Reproduce every entry below word for word, leaving out the pictures.

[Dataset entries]
+--
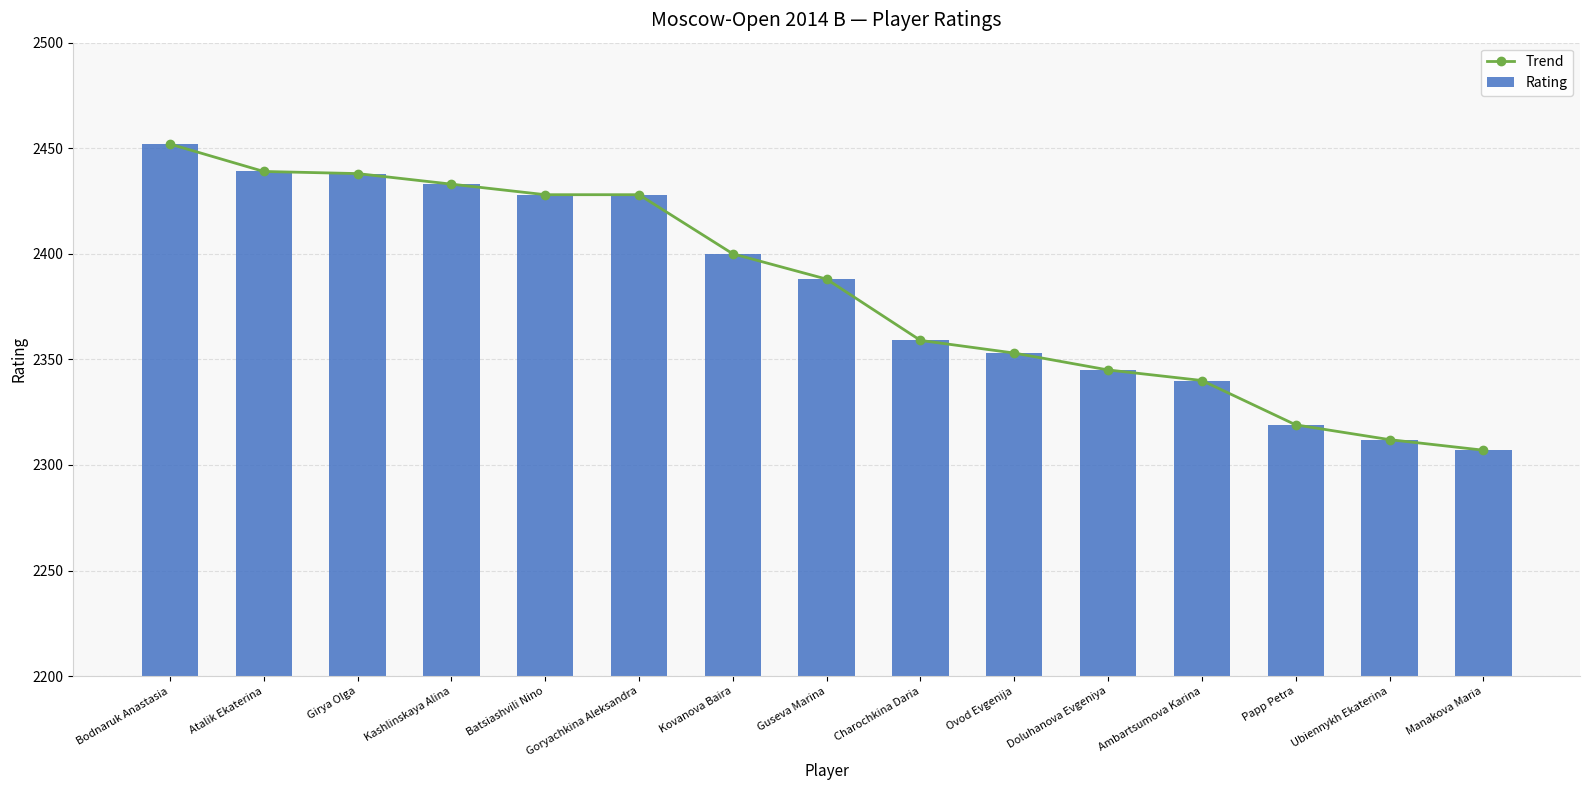

What is the average value of the Rating series?

2383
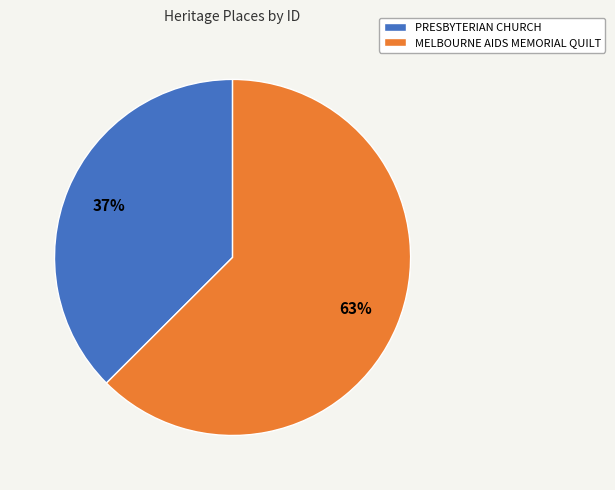

Combined, do MELBOURNE AIDS MEMORIAL QUILT and PRESBYTERIAN CHURCH account for over 50%?

Yes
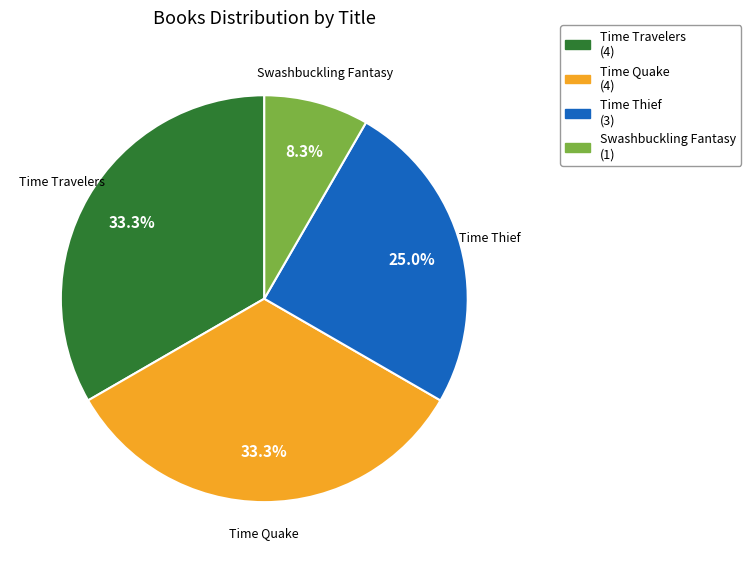

Which category has the smallest portion of the pie?

Swashbuckling Fantasy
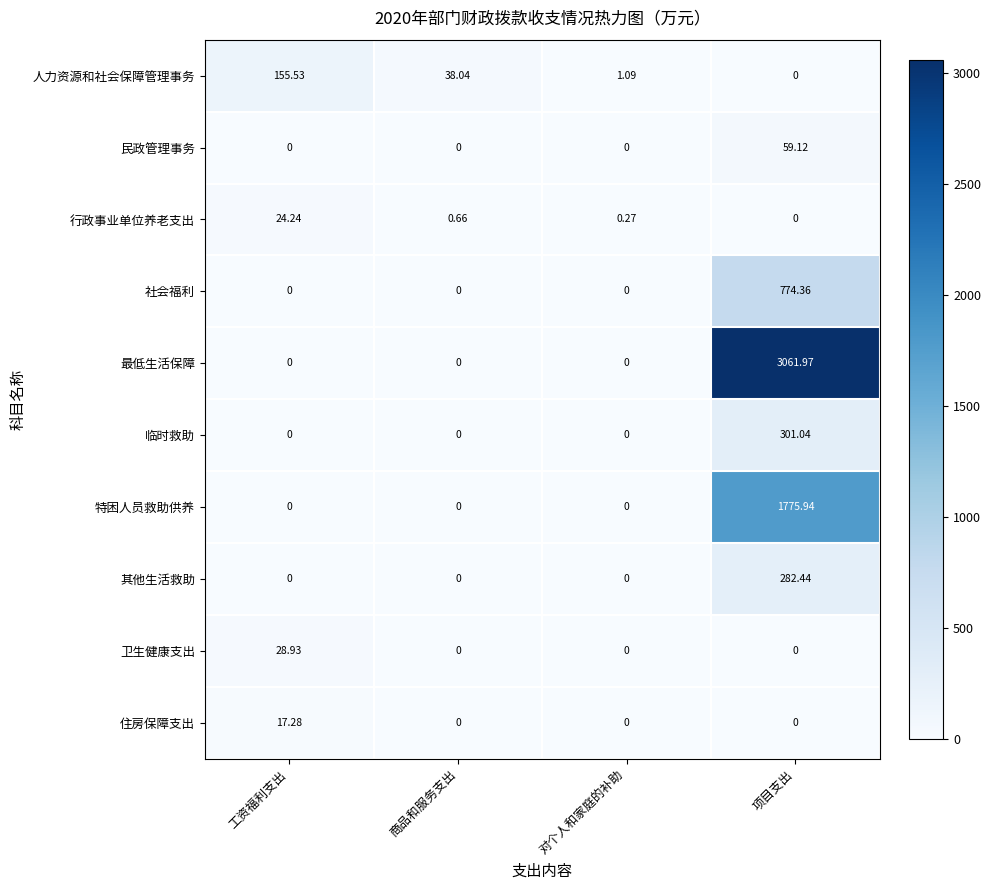

At which label does 其他生活救助 reach its peak?

项目支出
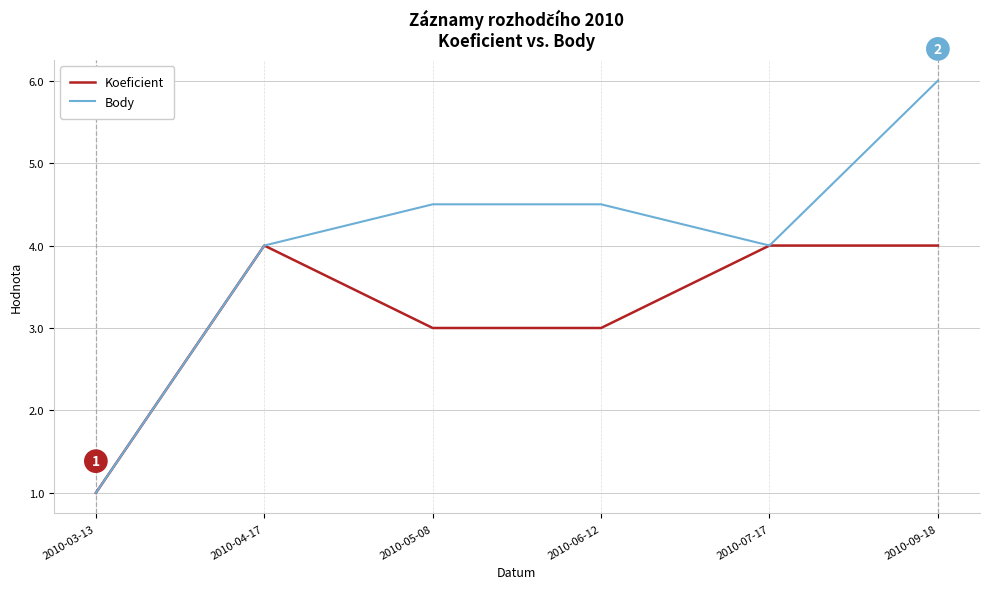

Is it true that Koeficient equals 3.0 at 2010-06-12?

True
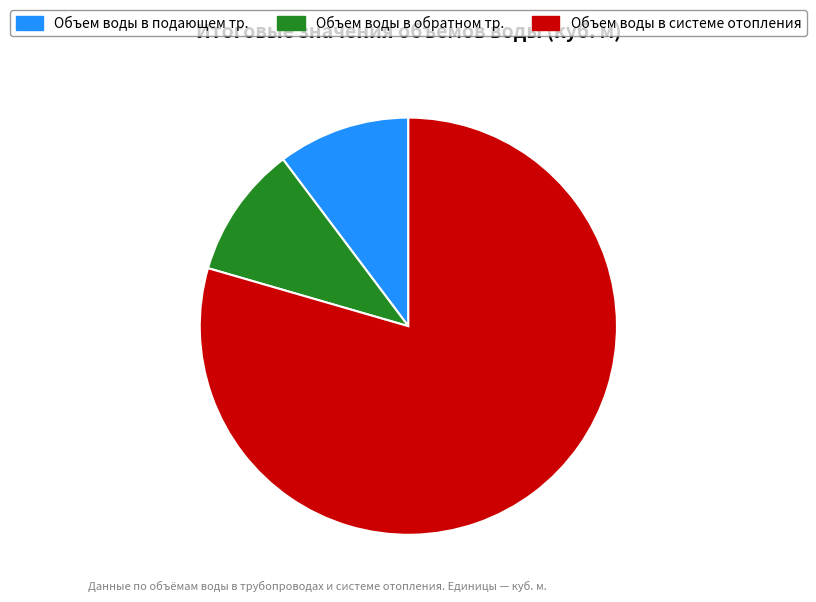

The Объем воды в системе отопления slice represents 85% of the pie. True or false?

False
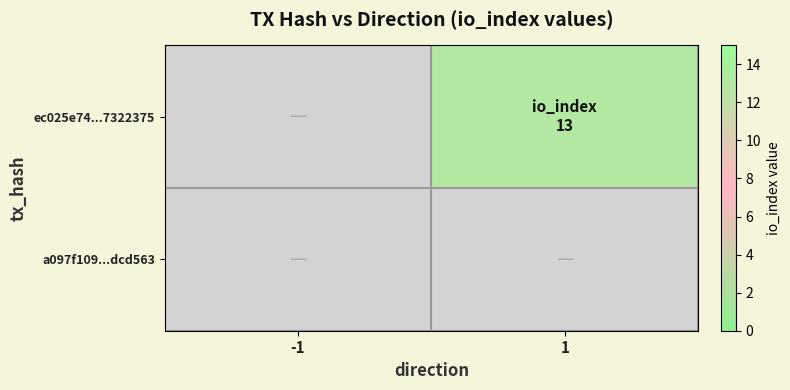

Reading right to left, what are all the values shown in this chart?

ec025e74...7322375: 1=13	-1=0
a097f109...dcd563: 1=0	-1=0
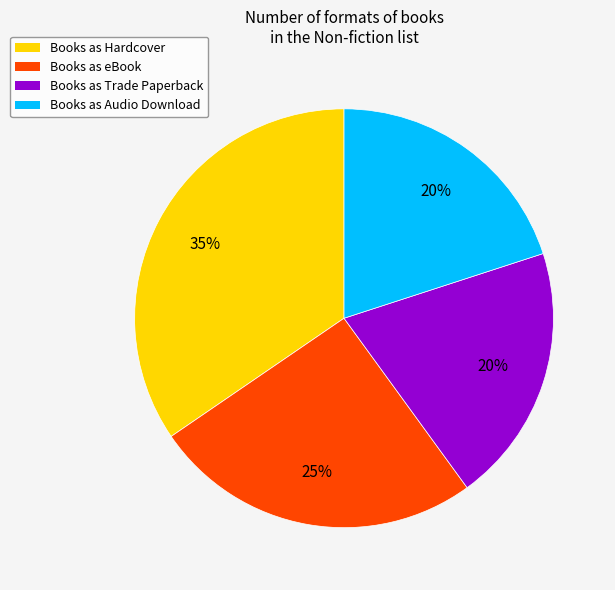

True or false: Books as eBook accounts for 25% of the total.

True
+--
• **Response area**
What is the average value of the Rating series?

2383

Combined, do MELBOURNE AIDS MEMORIAL QUILT and PRESBYTERIAN CHURCH account for over 50%?

Yes

Which category has the smallest portion of the pie?

Swashbuckling Fantasy

At which label does 其他生活救助 reach its peak?

项目支出

Is it true that Koeficient equals 3.0 at 2010-06-12?

True

The Объем воды в системе отопления slice represents 85% of the pie. True or false?

False

Reading right to left, what are all the values shown in this chart?

ec025e74...7322375: 1=13	-1=0
a097f109...dcd563: 1=0	-1=0

True or false: Books as eBook accounts for 25% of the total.

True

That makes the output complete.